In looking for their next analytic edge, the Pittsburgh Pirates shouldn’t be afraid of looking towards old school baseball for inspiration.
A statistic that has largely fallen out of favor with the baseball’s analytic crowd is batting average. The stat itself has a rather odd construction, using the seemingly arbitrarily defined “At-Bat” as the denominator, not counting production from walks, and treating all hits as the exact same value, has left many to put one of baseball’s original statistics in the analytic trash heap.
Beyond its mere odd construction, there is also a factor that Batting Average isn’t nearly as descriptive of overall offensive output. Take for example these three graphs of offensive output (Runs) as a function of Batting Average, wOBA, and OPS, respectively:
Average isn’t Great
Visually, the data points for Batting Average are spread out a lot more than with either wOBA or OPS. Similarly, the grey band around each line is the 95% confidence interval; there is substantially more grey area (i.e. less confidence) around the Batting Average line compared to either the wOBA or OPS lines.

● DATA SHOWN
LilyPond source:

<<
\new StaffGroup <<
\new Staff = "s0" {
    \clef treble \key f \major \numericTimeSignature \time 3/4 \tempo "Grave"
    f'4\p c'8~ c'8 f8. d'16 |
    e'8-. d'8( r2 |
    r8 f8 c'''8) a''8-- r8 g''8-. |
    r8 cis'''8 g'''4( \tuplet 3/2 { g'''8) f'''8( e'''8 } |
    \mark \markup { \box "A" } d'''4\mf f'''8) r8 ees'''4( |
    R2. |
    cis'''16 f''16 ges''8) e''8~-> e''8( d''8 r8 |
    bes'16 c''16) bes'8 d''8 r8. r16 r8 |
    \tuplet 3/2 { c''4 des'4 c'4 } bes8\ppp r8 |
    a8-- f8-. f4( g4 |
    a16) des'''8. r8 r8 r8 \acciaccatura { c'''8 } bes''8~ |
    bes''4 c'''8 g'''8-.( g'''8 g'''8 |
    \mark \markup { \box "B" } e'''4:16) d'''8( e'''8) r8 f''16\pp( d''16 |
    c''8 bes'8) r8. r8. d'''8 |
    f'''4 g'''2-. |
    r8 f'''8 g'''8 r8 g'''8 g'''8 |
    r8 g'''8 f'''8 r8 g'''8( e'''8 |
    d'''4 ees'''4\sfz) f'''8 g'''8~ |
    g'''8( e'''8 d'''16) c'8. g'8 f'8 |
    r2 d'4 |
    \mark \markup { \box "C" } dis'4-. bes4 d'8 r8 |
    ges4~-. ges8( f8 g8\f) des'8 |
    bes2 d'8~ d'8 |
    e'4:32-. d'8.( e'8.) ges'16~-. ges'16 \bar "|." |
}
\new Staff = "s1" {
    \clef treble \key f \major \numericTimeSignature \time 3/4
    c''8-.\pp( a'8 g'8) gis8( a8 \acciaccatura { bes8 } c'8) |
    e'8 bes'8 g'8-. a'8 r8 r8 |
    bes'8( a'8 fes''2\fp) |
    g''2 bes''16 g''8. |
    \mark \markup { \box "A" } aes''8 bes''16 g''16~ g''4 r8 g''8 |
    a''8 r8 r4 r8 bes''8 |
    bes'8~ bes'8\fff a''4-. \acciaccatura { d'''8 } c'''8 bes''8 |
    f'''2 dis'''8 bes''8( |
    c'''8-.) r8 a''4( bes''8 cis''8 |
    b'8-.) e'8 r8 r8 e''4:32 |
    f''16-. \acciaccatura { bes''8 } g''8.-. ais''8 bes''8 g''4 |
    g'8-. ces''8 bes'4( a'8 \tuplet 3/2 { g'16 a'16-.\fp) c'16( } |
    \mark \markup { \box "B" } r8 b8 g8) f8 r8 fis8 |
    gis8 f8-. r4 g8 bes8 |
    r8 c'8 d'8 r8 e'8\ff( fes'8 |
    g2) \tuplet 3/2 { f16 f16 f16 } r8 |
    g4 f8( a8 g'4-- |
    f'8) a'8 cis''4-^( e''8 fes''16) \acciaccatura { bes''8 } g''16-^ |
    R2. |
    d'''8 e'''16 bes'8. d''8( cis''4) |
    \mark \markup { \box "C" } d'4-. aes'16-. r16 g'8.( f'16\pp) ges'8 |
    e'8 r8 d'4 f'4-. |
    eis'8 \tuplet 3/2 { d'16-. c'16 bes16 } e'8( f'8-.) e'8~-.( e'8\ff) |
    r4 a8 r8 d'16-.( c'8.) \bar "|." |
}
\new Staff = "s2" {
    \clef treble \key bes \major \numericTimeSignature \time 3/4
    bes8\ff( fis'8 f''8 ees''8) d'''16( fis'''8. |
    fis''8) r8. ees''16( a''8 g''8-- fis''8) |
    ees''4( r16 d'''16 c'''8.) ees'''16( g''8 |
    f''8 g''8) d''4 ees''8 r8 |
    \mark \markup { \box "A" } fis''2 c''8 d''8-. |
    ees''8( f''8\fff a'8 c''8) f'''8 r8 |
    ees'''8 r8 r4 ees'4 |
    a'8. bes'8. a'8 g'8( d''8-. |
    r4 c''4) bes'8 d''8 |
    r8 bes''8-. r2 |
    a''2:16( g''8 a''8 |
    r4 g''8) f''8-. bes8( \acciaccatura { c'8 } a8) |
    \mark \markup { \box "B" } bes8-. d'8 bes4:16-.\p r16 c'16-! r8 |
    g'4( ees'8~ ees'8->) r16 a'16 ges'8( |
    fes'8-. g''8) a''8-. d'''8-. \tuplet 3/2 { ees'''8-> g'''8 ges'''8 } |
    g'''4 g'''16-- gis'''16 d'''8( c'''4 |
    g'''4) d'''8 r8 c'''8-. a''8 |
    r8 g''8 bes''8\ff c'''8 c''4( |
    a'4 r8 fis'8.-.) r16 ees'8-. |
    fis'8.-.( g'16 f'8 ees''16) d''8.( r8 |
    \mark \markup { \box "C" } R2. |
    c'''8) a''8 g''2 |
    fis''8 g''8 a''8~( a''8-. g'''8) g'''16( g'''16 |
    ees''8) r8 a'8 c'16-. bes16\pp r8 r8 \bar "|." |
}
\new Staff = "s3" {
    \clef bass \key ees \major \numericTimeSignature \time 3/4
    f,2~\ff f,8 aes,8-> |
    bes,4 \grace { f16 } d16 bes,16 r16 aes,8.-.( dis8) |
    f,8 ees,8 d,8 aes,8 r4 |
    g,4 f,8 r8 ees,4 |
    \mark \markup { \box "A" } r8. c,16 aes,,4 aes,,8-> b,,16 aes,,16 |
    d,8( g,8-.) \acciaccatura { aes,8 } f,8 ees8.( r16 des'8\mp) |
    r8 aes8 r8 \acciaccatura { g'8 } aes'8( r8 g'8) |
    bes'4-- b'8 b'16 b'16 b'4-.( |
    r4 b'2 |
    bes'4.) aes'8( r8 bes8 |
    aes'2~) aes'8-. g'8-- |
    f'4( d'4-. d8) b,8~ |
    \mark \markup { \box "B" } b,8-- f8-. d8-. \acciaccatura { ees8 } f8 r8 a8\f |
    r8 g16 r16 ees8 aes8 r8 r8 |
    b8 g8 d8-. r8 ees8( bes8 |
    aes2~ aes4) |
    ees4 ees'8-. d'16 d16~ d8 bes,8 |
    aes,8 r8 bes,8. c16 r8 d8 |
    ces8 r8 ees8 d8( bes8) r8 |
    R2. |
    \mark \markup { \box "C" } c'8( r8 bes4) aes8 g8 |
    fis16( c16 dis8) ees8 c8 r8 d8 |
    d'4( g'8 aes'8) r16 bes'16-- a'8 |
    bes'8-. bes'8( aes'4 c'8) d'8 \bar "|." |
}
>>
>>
...
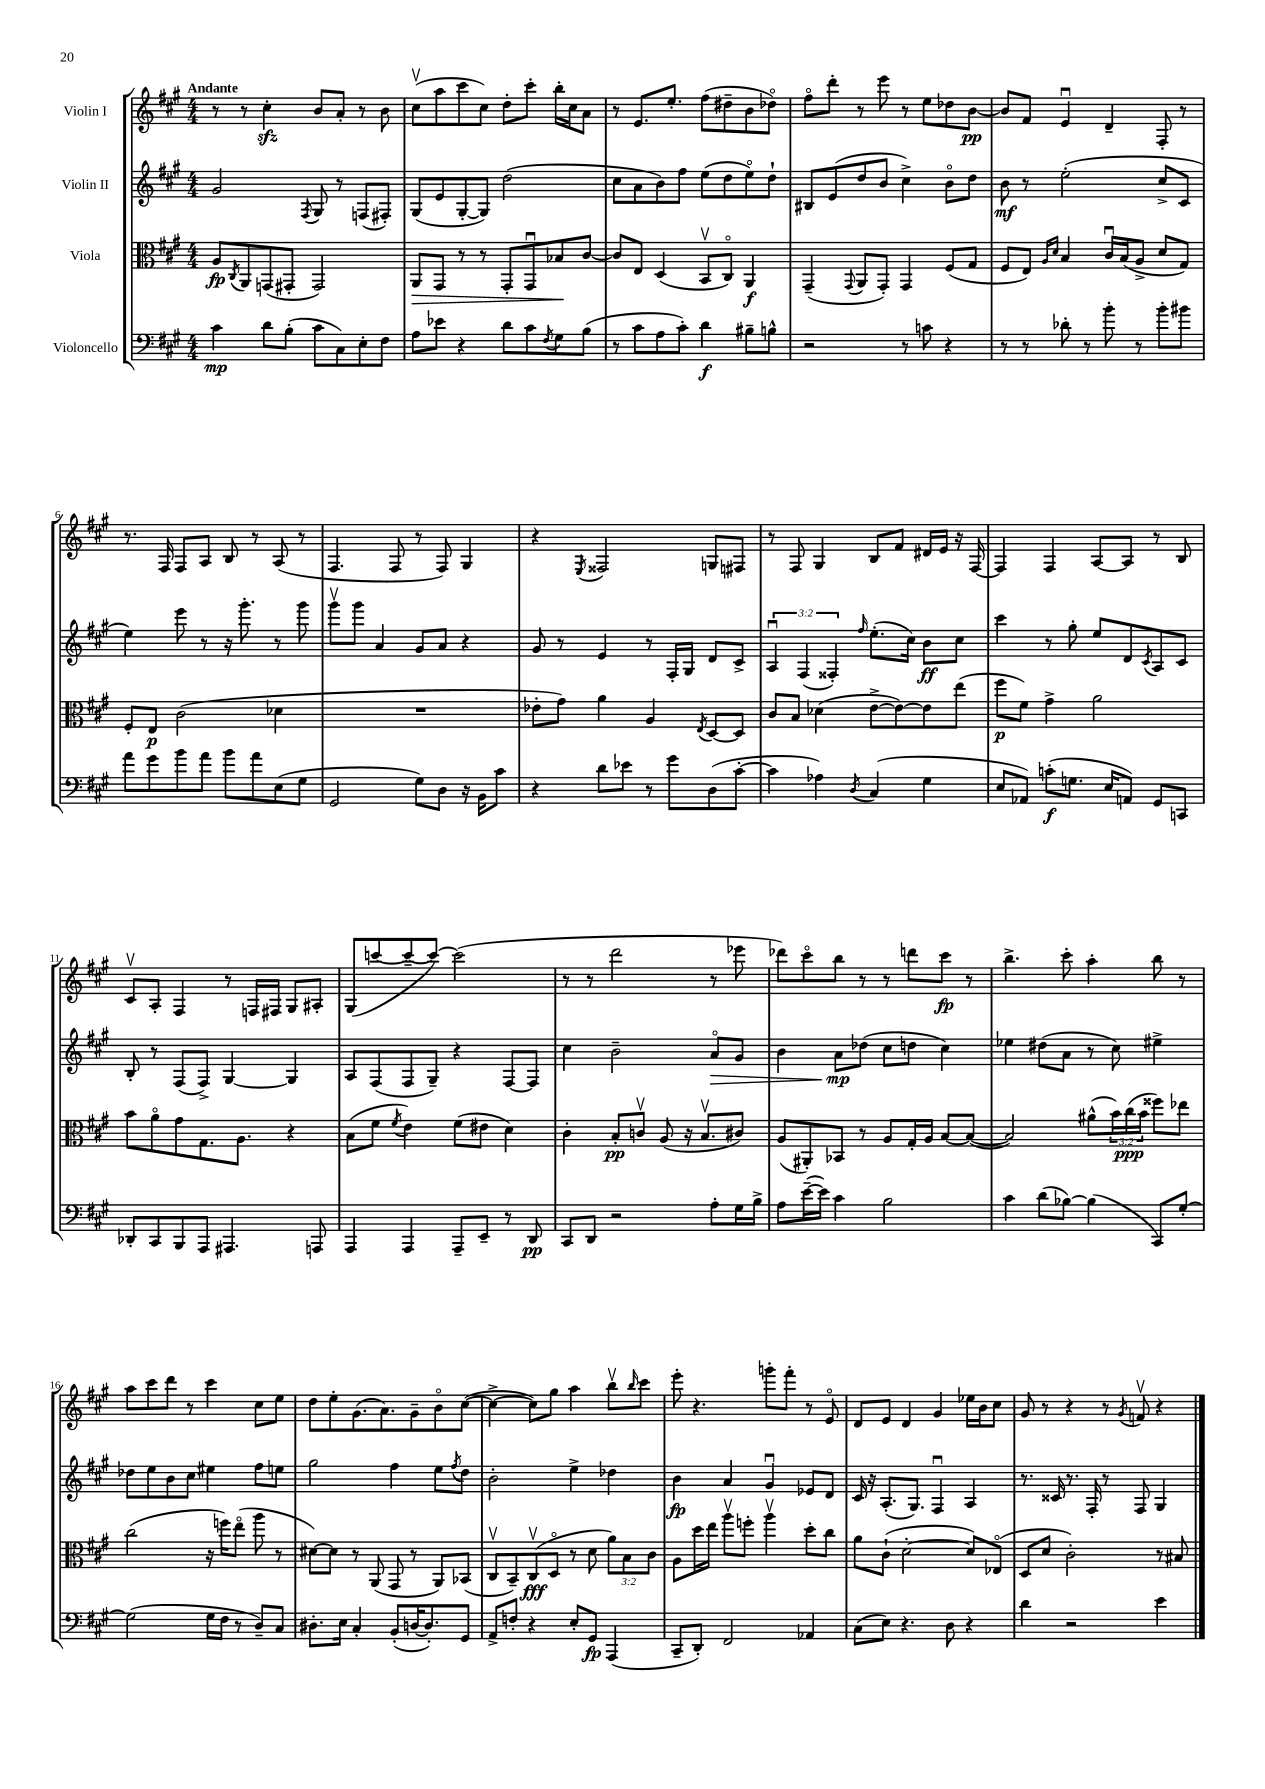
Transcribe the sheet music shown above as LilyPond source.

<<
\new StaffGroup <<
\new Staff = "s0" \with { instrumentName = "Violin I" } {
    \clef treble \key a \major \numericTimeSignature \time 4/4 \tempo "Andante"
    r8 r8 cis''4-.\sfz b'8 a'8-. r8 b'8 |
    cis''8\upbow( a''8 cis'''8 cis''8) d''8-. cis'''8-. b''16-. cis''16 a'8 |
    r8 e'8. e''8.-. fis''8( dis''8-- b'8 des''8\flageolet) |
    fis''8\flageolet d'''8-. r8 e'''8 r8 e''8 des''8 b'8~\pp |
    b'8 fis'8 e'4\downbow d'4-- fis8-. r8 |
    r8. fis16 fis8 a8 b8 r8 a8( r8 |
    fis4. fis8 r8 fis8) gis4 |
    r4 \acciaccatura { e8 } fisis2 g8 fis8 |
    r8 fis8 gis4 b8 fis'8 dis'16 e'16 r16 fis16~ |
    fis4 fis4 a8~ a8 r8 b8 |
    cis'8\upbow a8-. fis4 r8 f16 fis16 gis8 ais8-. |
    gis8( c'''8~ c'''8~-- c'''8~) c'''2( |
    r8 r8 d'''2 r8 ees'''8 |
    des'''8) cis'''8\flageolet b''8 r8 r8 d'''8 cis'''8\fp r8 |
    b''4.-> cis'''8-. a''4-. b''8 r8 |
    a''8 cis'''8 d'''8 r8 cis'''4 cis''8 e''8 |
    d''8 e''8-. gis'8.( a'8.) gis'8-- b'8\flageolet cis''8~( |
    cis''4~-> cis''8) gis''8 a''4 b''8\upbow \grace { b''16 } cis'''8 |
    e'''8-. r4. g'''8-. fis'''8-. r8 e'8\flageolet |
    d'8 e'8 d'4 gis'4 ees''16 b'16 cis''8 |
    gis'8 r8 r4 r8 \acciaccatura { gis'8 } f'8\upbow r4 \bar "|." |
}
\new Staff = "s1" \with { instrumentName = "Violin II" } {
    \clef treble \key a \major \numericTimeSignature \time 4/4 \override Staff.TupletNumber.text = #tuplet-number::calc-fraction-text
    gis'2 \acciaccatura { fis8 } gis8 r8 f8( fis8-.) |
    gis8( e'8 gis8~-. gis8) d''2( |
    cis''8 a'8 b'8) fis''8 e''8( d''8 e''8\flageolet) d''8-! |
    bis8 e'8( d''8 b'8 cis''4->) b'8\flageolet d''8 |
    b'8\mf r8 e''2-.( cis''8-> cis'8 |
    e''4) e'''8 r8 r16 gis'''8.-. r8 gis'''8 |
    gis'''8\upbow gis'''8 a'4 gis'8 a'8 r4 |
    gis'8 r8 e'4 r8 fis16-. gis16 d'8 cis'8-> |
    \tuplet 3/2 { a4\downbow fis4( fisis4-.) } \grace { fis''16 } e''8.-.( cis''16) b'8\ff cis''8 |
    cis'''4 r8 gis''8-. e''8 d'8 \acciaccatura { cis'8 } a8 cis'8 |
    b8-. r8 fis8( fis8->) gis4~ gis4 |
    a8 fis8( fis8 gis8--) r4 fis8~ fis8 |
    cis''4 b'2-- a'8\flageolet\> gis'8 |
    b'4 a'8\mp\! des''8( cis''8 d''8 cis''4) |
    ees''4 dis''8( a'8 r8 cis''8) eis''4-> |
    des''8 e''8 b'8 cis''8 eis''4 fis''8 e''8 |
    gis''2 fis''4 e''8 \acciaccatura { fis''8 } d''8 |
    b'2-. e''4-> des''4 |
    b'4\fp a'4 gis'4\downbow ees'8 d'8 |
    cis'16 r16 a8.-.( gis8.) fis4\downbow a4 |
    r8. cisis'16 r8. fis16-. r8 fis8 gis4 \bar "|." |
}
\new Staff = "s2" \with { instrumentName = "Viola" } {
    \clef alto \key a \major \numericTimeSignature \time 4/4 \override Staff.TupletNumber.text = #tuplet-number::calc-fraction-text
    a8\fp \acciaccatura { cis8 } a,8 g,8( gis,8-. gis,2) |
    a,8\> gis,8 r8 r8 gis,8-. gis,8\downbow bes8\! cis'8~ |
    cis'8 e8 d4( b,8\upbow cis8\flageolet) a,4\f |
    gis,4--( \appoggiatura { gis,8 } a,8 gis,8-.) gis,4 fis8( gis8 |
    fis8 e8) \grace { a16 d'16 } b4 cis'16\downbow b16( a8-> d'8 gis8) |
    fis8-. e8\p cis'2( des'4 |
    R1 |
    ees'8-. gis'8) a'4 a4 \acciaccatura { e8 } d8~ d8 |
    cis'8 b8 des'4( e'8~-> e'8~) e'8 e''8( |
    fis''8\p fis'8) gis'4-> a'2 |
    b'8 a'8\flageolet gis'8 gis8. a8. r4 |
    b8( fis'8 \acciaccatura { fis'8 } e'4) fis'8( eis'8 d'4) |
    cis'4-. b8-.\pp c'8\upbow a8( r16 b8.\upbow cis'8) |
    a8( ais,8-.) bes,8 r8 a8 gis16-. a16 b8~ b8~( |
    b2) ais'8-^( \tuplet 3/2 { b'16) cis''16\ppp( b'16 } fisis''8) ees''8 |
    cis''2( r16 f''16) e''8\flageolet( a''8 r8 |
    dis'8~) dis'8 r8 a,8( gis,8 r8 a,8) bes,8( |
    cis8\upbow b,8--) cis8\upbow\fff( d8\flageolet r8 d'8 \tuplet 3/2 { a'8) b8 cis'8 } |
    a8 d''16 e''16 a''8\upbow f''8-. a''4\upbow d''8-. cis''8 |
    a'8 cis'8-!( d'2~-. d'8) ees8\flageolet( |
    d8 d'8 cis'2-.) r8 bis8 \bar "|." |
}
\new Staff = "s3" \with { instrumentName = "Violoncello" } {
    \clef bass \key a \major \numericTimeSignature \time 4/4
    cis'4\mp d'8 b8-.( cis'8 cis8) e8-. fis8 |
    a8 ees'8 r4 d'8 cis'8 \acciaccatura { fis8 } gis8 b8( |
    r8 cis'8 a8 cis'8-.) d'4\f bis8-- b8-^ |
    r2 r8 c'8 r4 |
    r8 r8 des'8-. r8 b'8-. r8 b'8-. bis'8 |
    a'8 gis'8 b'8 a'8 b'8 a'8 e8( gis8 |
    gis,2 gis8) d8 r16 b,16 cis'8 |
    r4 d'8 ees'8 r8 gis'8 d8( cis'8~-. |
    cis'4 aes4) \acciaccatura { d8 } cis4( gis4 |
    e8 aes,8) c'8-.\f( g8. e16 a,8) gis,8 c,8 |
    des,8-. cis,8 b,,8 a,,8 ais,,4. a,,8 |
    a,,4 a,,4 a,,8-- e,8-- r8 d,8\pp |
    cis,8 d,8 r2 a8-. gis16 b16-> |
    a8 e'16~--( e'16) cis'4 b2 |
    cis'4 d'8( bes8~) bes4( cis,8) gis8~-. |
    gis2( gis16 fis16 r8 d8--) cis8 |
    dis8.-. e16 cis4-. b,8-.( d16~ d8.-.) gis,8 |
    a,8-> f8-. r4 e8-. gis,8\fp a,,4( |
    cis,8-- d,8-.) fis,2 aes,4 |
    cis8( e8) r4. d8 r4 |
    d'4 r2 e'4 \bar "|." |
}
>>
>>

● OBJECTIVE A
From the batting average article, list each feature of how batting average is constructed that has led analysts to discard it.
● OBJECTIVE B
Extend the batting average article, picking up after its final sentence.

● EXPECTED OUTPUT A
- It uses the seemingly arbitrarily defined "At-Bat" as the denominator.
- It does not count production from walks.
- It treats all hits as the exact same value.

● EXPECTED OUTPUT B
Mathematically, the closeness of this relationship between two variables is called the squared correlation coefficient or the R2 for short. Essentially the R2 tells us how closely two variables move together. It’s expressed as a decimal from 0 to 1, the closer to 1, the more descriptive the stat. Statisticians typically report something known as the Adjusted R2 which takes into account whether a variable has any value to the analysis or not; this is what I’ll be referring to as the R2 for the remainder of this article.
In terms that we’re talking about, Batting Average has an R2 of .455, this isn’t an awful descriptor, but stats like wOBA (R2 of .831) and OPS (R2 of .879) are much better descriptors of overall offensive output. That is to say, while batting average alone has value in describing an offense, there are other single metrics that are much more descriptive and thus Batting Average has been put to the wayside.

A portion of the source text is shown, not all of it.